Debug Your CI
Use Everr to investigate CI failures and regressions.
Everr keeps GitHub Actions run metadata, job and step status, and step logs together so your coding assistant can investigate a failing run without asking you to paste screenshots, terminal output, or raw GitHub Actions logs into chat.
The intended flow is assistant-led: you describe the failing branch, commit, pull request, or run, and the assistant uses Everr as its CI debugging context.
Set up the assistant
Install the bundled Everr skills for your coding assistant. The
important one for CI is everr-working-with-ci; it teaches the
assistant how to start from structured run data, drill into failed jobs
and steps, fetch the right log slice, compare historical failures when
needed, and watch the follow-up run after a fix.
See Skills for installation and management.
Your assistant also needs terminal access in the repository where the failure happened. Everr resolves repository, branch, and commit context from that checkout, which keeps the debugging session anchored to the same code the assistant can edit.
Ask for the outcome
Ask the assistant for the result you want, not for low-level steps. Good prompts give it a target and an expected deliverable:
CI is failing on my current branch. Find the failing job, identify the cause, fix it if the fix is local, and verify the next run.
Debug GitHub Actions run 1234567890. Tell me whether this is a flaky test or a real regression, then propose the smallest fix.
The PR checks are red. Use Everr to inspect the failed run and open a patch if the failure is actionable.

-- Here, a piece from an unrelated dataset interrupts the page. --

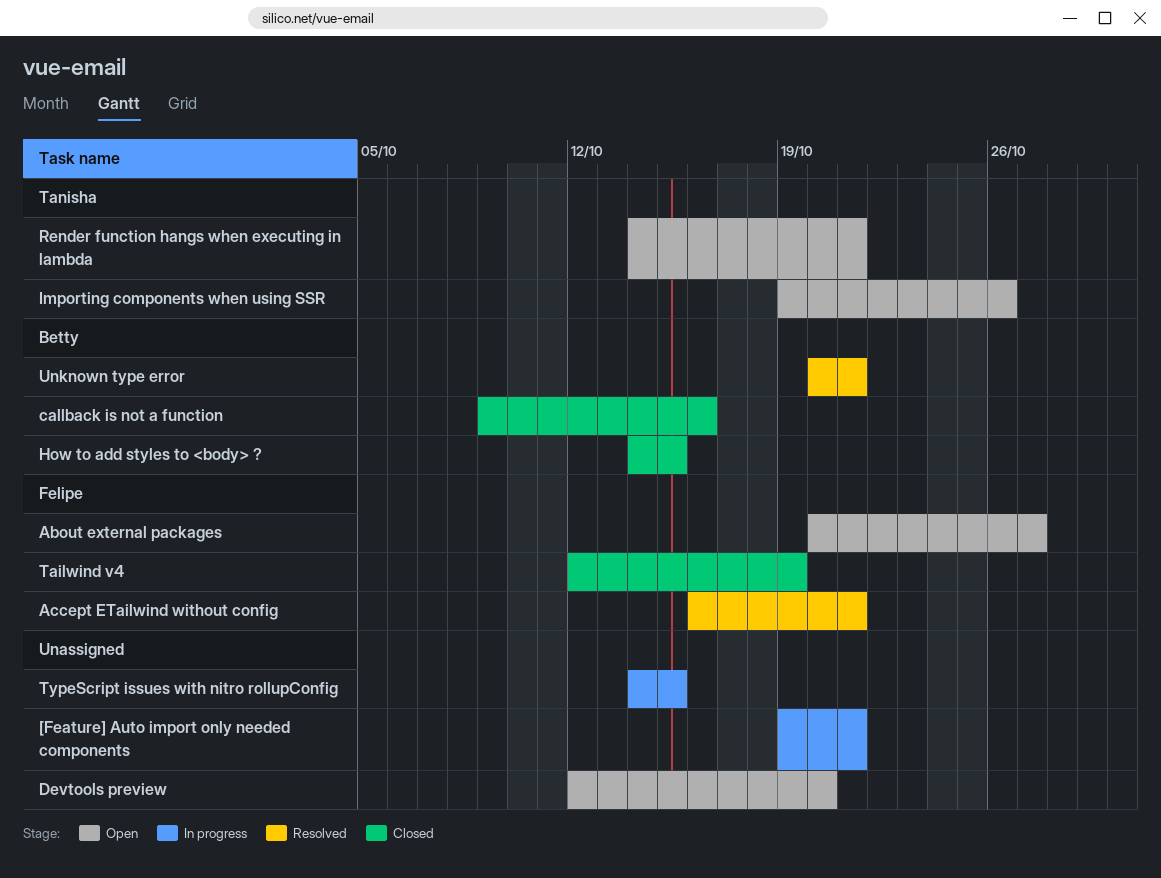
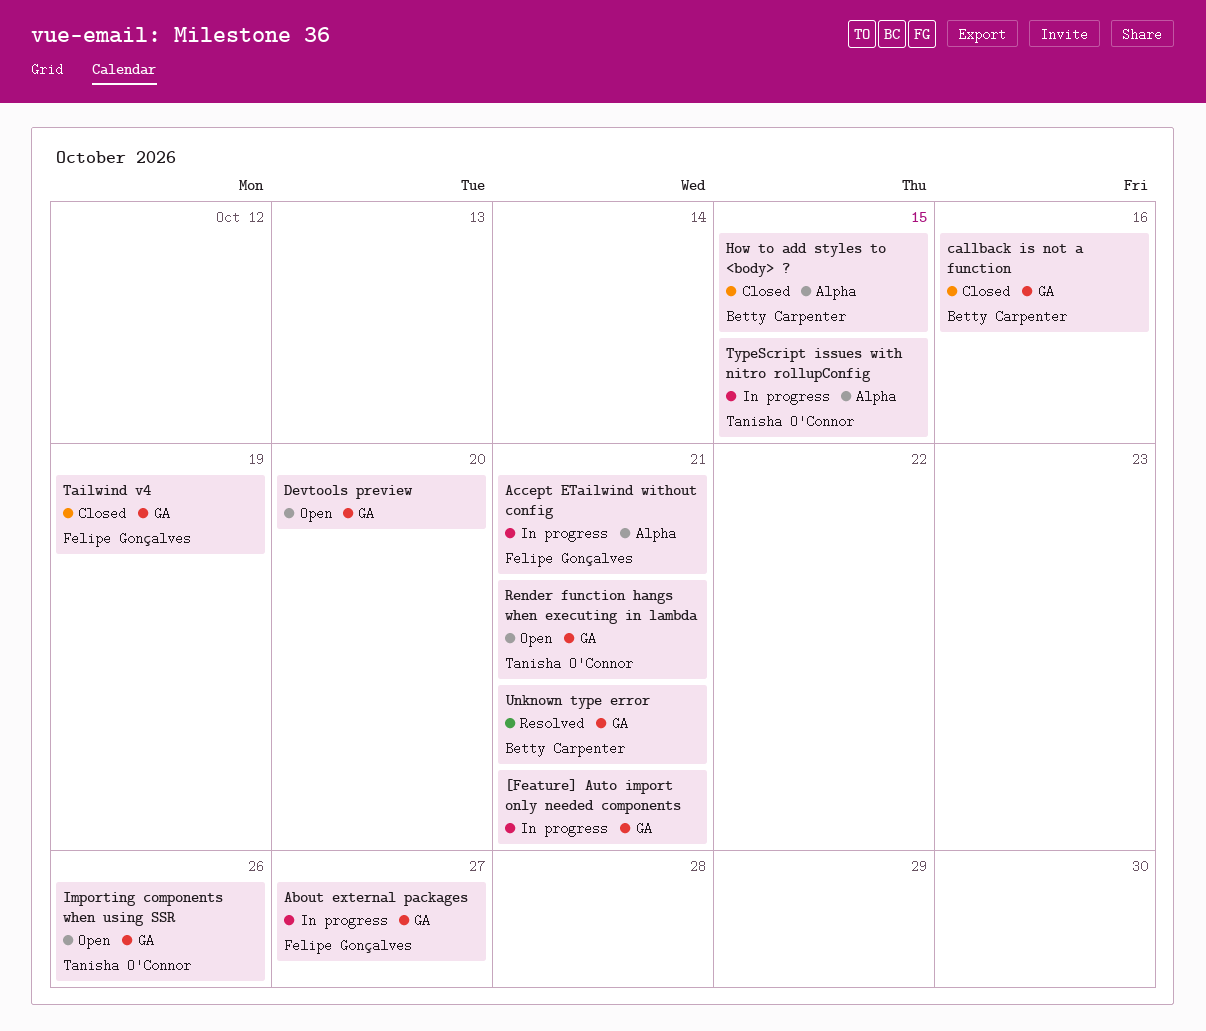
About external packages, status: Open -> In progress
Accept ETailwind without config, status: Resolved -> In progress
TypeScript issues with nitro rollupConfig, owner: none -> Tanisha O'Connor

The assistant should return a concise diagnosis: what failed, where the evidence came from, whether history suggests flakiness or a regression, what changed, and what verification is still running or already passed.
What the assistant does
With everr-working-with-ci installed, the assistant follows a
consistent investigation path:
- Identify the target run from the current branch, commit, PR context, or run id you provided.

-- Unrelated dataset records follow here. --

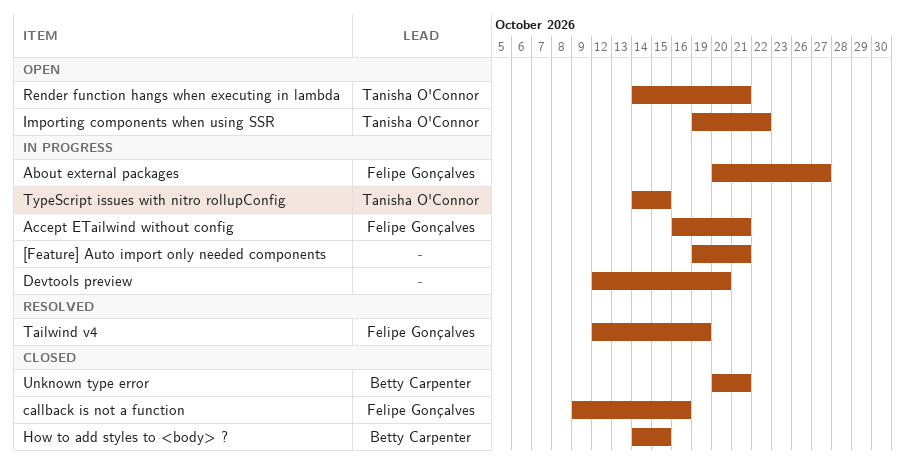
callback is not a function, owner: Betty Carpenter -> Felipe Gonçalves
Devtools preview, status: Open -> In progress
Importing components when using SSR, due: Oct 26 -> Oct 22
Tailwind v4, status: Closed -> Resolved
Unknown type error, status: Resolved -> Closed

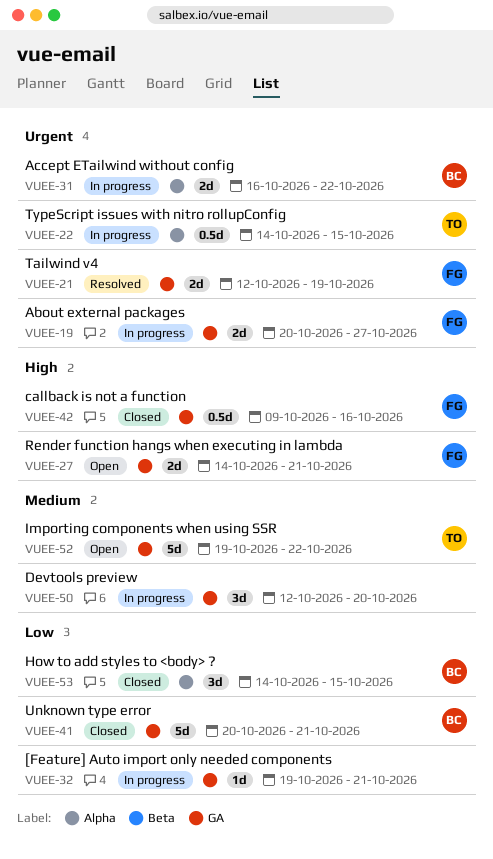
Accept ETailwind without config, owner: Felipe Gonçalves -> Betty Carpenter
Accept ETailwind without config, due: Oct 21 -> Oct 22
Render function hangs when executing in lambda, owner: Tanisha O'Connor -> Felipe Gonçalves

- Read structured run state before reading logs, so it knows which workflow, job, and step failed.
- Fetch only the relevant log slice for the failed step instead of dumping entire job logs into context.

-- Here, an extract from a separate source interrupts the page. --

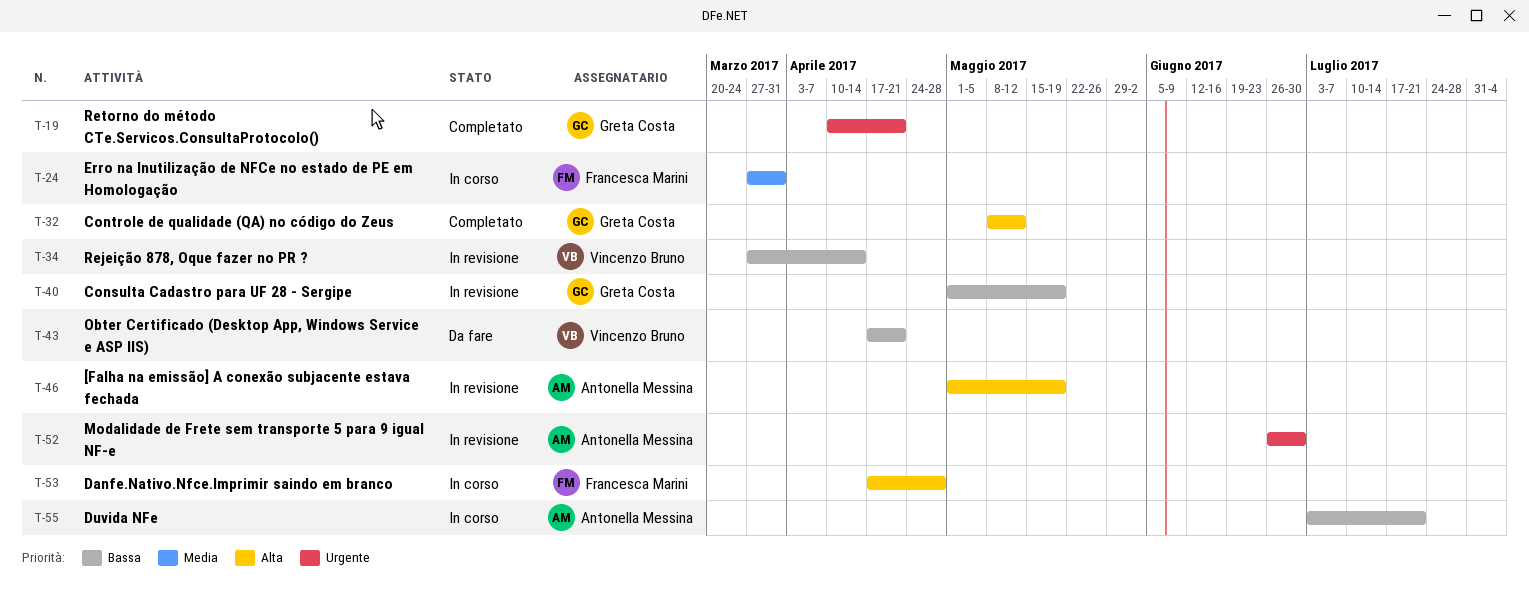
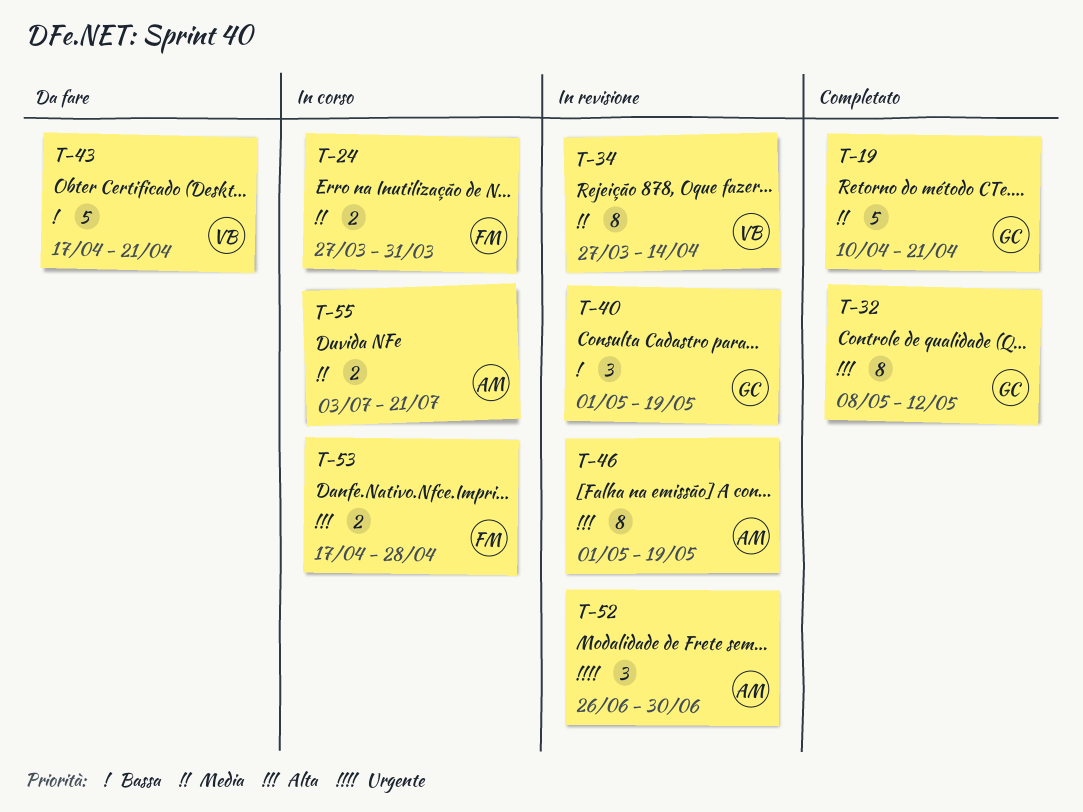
T-19, priority: Urgente -> Media
T-34, priority: Bassa -> Media
T-55, priority: Bassa -> Media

- Use historical telemetry when the answer depends on patterns across runs, such as flaky tests, repeated timeouts, or slow jobs.
- Explain the evidence and make the smallest code or configuration change that addresses the failure.
- Watch the follow-up CI run and report the final state.
That keeps the debugging loop narrow. The assistant spends its context budget on the failing job, the relevant code, and the verification signal rather than on copied logs.
When history matters
Some failures are not explained by a single log line. Ask the assistant to compare history when you see symptoms like:
- A test that fails intermittently.
- A job that times out after usually passing.
- A workflow that became slower over several runs.
- A dependency install or network step that fails outside your code.
- A failure that only appears on one branch, matrix value, or retry attempt.
Everr stores CI telemetry as queryable data, so the assistant can look for repeated test names, packages, branches, workflows, and run attempts before deciding whether a failure is flaky or caused by your change.
If the assistant gets stuck
If the assistant says it cannot find the run, ask it to verify:
- It is running from the repository that owns the failing workflow.
- The branch, commit, pull request, or run id you gave it matches the failure you care about.
- The GitHub App is connected for the repository.
- Existing run history has been imported if you are asking about an old run.
If the assistant finds the run but not enough detail, ask it to inspect the failed job and step before drawing conclusions. The most useful answers come from structured run data first, targeted logs second, and historical telemetry only when the failure needs comparison.